═════ EXTRACT TO READ
If the flax grower had expanded their production, but the spinner, weaver and machine maker had not, then the flax grower would be left with excess output that could not be sold. Marx is setting out here the various points in the circuit of capital where a breakdown can occur, resulting in overproduction and crisis. He details these far more, later in the chapter. What we see here are breakdowns in the circuit as a result of disproportions arising within different interlinked spheres of production.
“If these relations exist, then in the first place the producers constitute a market for the capitals which they must replace for one another. The newly employed, or more fully employed workers constitute a market for some of the means of subsistence; and since the surplus-value increases in the following year, the capitalists can consume an increasing part of their revenue, to a certain extent therefore they also constitute a market for one another. Even so, a large part of the annual product may still remain unsaleable.” (p 482-3)
As Marx puts it, if the weaver is taken as representing capital in general, all of which seeks to accumulate,
“... what are the conditions of this general accumulation, what does it amount to? Or, since the linen weaver may be taken to represent the capitalist in general, what are the conditions in which he can uninterruptedly reconvert the £5,000 surplus-value into capital and steadily continue the process of accumulation year in, year out? The accumulation of the £5,000 means nothing but the transformation of this money, this amount of value, into capital. The conditions for the accumulation of capital are thus the very same as those for its original production or for reproduction in general.” (p 483)
And the condition for this is that all of these commodities are produced, and become available on the market, in the correct proportions. Some commodities can only be consumed whereas others can only be used as means of production, whilst others may fulfil both roles. The producers of consumption goods require means of production, but, because the producers of means of production cannot consume their own product, they require the producers of consumption goods to produce a sufficient surplus of them to meet the consumption needs of the producers of means of production. And similarly, the producers of means of production must produce means of production in the proportions required to meet the needs of producers of consumption goods, as well as producing enough to meet their own needs, so as to replace the means of production used in their own production.
══════════
YOUR TASKS =
1) From the passage on Marx and accumulation, render this sentence in Spanish: "Some commodities can only be consumed whereas others can only be used as means of production, whilst others may fulfil both roles."
2) Reproduce, word for word, the stretch of the passage on Marx and accumulation from "And the condition" through "their own production.".
═════ DATA SECTION
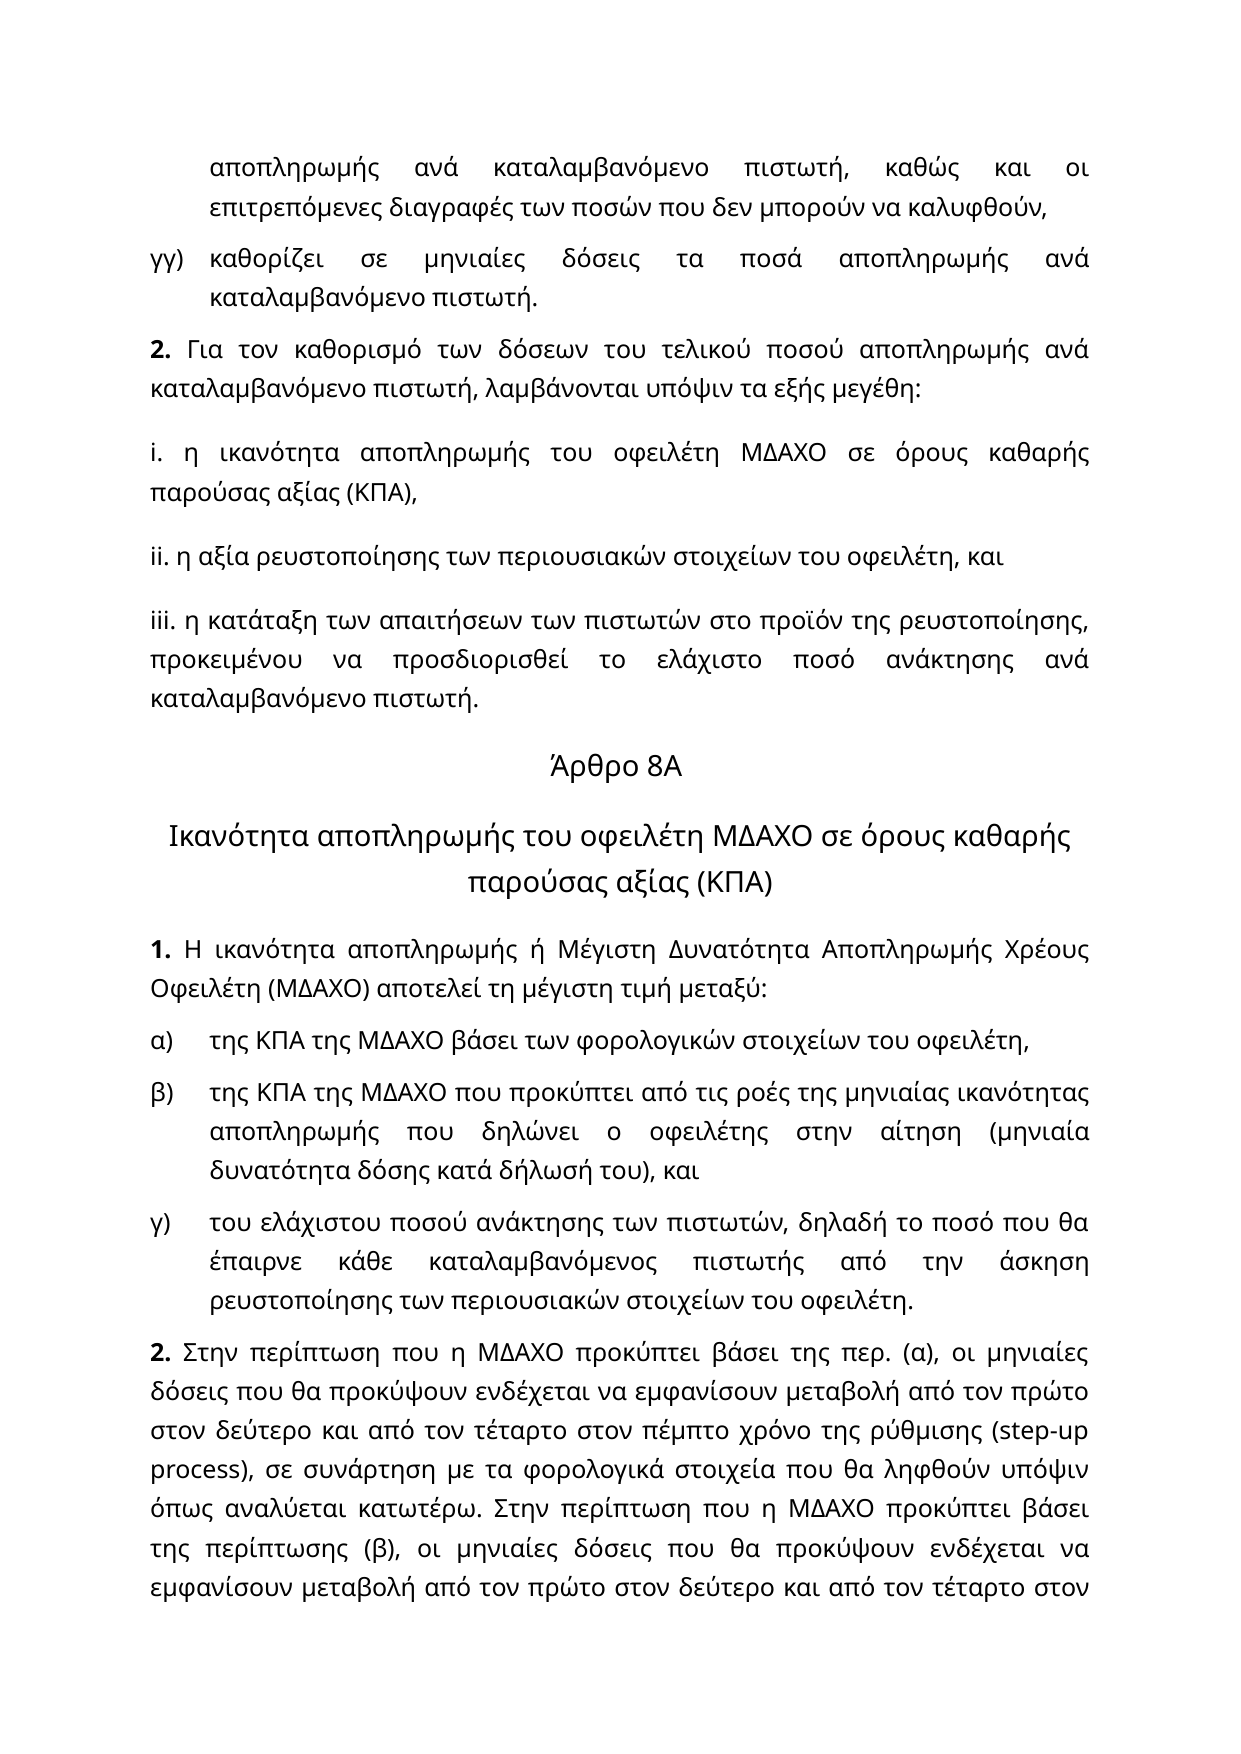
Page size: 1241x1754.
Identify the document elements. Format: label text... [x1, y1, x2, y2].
══════════
ANSWERS TO THE TASKS =
1) Algunas mercancías solo pueden consumirse, mientras que otras solo pueden utilizarse como medios de producción, y otras pueden cumplir ambas funciones.

2)
And the condition for this is that all of these commodities are produced, and become available on the market, in the correct proportions. Some commodities can only be consumed whereas others can only be used as means of production, whilst others may fulfil both roles. The producers of consumption goods require means of production, but, because the producers of means of production cannot consume their own product, they require the producers of consumption goods to produce a sufficient surplus of them to meet the consumption needs of the producers of means of production. And similarly, the producers of means of production must produce means of production in the proportions required to meet the needs of producers of consumption goods, as well as producing enough to meet their own needs, so as to replace the means of production used in their own production.